A recent article from Panorama Consulting noted that while many, some say even most ERP projects take longer than expected, go over budget, and fail to deliver expected business benefits, research from Panorama’s “2013 ERP Report” indicates that an overwhelming 86% of surveyed firms still report being generally satisfied with their ERP implementations.
Why the dichotomy? Well, at least partly it’s because those companies had no clear definition of success. So once the transition pains subside, they report overall satisfaction. Perhaps raising the bar a tad is in order, and to this end, we submit Panorama’s three key steps companies can take to ensure their ERP project teams actually achieve real success…
1.) Clearly define success. While for many companies we see, “anything is better than what we have…” you’re not spending hundreds of thousands (or in large companies, millions) of dollars to achieve incremental success. You’re looking for a tangible return on investment from your software. The “business case” should be the key mechanism for both justifying the investment and for defining what constitutes success.
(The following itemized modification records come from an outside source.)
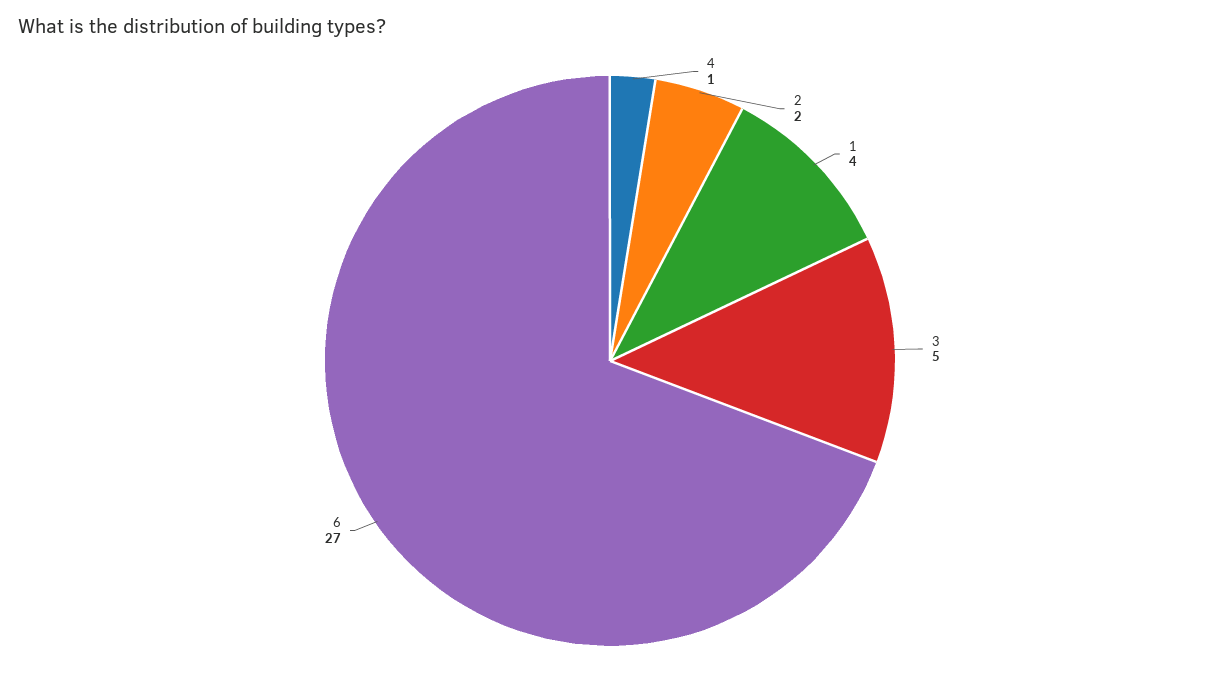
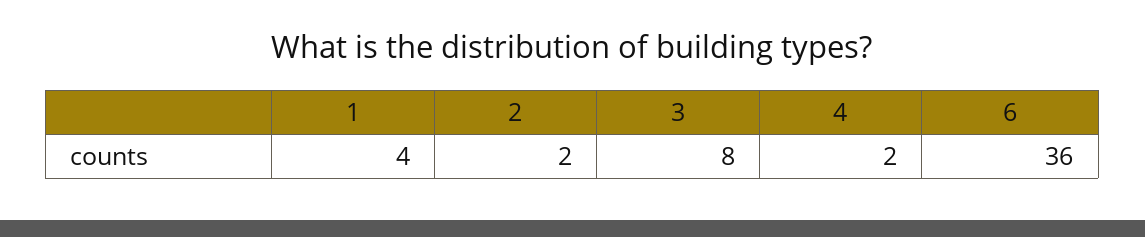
  {
-   "4": 1,
+   "4": 2,
    "2": 2,
    "1": 4,
-   "3": 5,
+   "3": 8,
-   "6": 27
+   "6": 36
  }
2.) Articulate expected process improvements. Expected business improvements should be equally well defined and clearly articulated to the project team. More than merely suggesting software will make things better, the process improvements should be clearly defined and documented in a way that they can actually be enabled. For our clients, we like to define these during the initial Business Process Analysis in order to ensure they become a part of the eventual solution. If you clearly define the ‘before’ processes and then the proposed ‘new’ processes, you stand a much better chance of actually streamlining operations.
3.) Conduct post-implementation audits. About 90 days after implementation, conduct an audit to ensure that actual results are measured and compared to expected benefits. Look for places where processes are breaking down, inefficient, or not delivering results. While painful, this is often the low hanging fruit that can help justify early investment. We often find that training is a key area that has been neglected. Often too, we find that report creation, business intelligence, drilldowns, and all the ‘after-the-fact’ data revealed by the new system is ignored or insufficiently exploited. The post-imp audit period is the perfect time to look for improvement in these areas.
Words to the wise… it’s all about getting your money’s worth!